China has a long history of isolationism and suspicion of foreigners and who can blame them? The opium wars gave China every reason to doubt the foreigners’ intentions towards them. The hundred years before the communist takeover are known in China as the age of humiliation, where Western powers and Japan forced China into unequal treaties. As soon as they could, the communists expelled the foreigners and shut their borders to the West.
However, in the 1980s the tide changed. China started to open up slowly and economic reforms went hand in hand with more religious freedoms and a new attitude towards foreigners. After decades of being cut off from the world, many Chinese were curious and open towards foreigners. Two-way engagement started to flourish, with tourism from China and to China picking up developing China into an industrial powerhouse, producing most of the West’s consumer goods.
Despite the relative openness, Westerners were not allowed to come as missionaries, but many came as doctors, teachers, scientists and business people, helping China develop economically. As long as they toed the line, they were welcome.
The four decades of relative openness were drawing to a close when Xi Jinping came to power and ended rather abruptly when the Covid pandemic hit. Many foreigners left to weather the pandemic in their home countries planning to return later, but most have now realised that this is no longer an option. Contracts have been ended, visas have expired and rules for getting new visas have tightened. Only those with long-term work visas can still enter China and live there, if they can afford the (very expensive) tickets and endure the (very strict) quarantines.
Some of these long-term foreign residents have managed to stay in China throughout this time of upheaval. They have noticed big changes in people’s attitudes. At one time they would be stopped in the streets by curious Chinese wanting to practice their English, taking selfies with them and asking them all kinds of questions. Now, they notice people avoid them, even mothers pulling their children away from them on the streets. “It’s a foreigner, they are dangerous” some whisper to their children. Part of this is the perception that it is foreigners who carry the virus, but that is not the whole story.

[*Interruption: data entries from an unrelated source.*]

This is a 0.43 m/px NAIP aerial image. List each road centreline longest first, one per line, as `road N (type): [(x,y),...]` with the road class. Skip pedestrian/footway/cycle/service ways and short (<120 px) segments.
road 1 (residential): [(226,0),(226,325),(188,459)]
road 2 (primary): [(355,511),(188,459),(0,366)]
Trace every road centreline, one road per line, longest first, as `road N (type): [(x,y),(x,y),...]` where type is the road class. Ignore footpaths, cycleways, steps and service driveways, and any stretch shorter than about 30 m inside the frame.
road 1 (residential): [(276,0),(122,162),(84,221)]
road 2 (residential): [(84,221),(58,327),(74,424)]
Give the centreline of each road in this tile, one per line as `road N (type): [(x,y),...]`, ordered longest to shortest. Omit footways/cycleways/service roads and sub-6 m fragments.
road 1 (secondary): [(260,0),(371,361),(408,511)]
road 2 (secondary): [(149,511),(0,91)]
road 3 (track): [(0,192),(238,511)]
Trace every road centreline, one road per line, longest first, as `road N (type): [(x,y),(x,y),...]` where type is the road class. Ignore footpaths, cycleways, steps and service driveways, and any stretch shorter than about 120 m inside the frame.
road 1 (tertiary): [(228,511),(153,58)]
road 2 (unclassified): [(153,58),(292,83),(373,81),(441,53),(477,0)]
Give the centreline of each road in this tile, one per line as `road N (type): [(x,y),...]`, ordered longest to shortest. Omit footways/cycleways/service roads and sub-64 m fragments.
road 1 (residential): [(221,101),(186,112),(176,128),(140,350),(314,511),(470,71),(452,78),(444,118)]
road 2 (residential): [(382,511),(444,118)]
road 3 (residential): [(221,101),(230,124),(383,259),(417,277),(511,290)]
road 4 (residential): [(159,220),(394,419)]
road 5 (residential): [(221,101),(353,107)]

On the website of the Asian Centre of Pentecostal Theology (ACPT) a recent blogpost discussed the current climate:
“Not long ago I spoke with a Chinese friend. He indicated that his son, who is a student in an elementary school in China, has been receiving criticism from his teachers. His son’s teachers do not feel that the young boy is “red” enough. … The specific issue that caused the teachers’ concern was this boy’s lack of enthusiasm for their negative comments about foreigners, and especially those that propagate religion.”
The state propaganda and education system have shifted their tone considerably, to the point where having a neutral attitude towards foreigners makes you a bad communist.
Many missionaries once could use their foreignness, most specifically their whiteness, as an asset. It was an immediate conversation starter, even with complete strangers. It opened up job opportunities. For example, white people were often presumed to be capable of teaching English even if that was not their mother tongue. Now, whiteness has become an obstacle. As China retreats inward, Westerners are no longer interesting and relating with them is becoming a liability to the Chinese.
How do we respond to this shift? First, with gratitude that God granted decades of openness and hospitality, (which the West had done little to deserve) and with repentance where we have not made the most of it, perhaps assuming it would last forever.
Secondly, by praying for the Chinese church, that they may be strengthened in their faith and witness now that they are increasingly isolated from the global church.
Thirdly, by doing what we can still do to support the Chinese church, such as theological training (digital or in a third country where possible), making resources available digitally and supporting indigenous evangelists. However, the possibility to send money to China, to communicate with church leaders and even send digital files is becoming more dangerous. We may soon find our creativity in these areas is being stretched to the limit.
Lastly, we can support the mission work of the Chinese church in other countries (as BTJ is doing) and partner with diaspora Chinese as they reach out to their fellow Chinese in and outside of China.
With whiteness becoming an obstacle to mission, we can rejoice that the church is majority non-white, and God’s work will continue in China.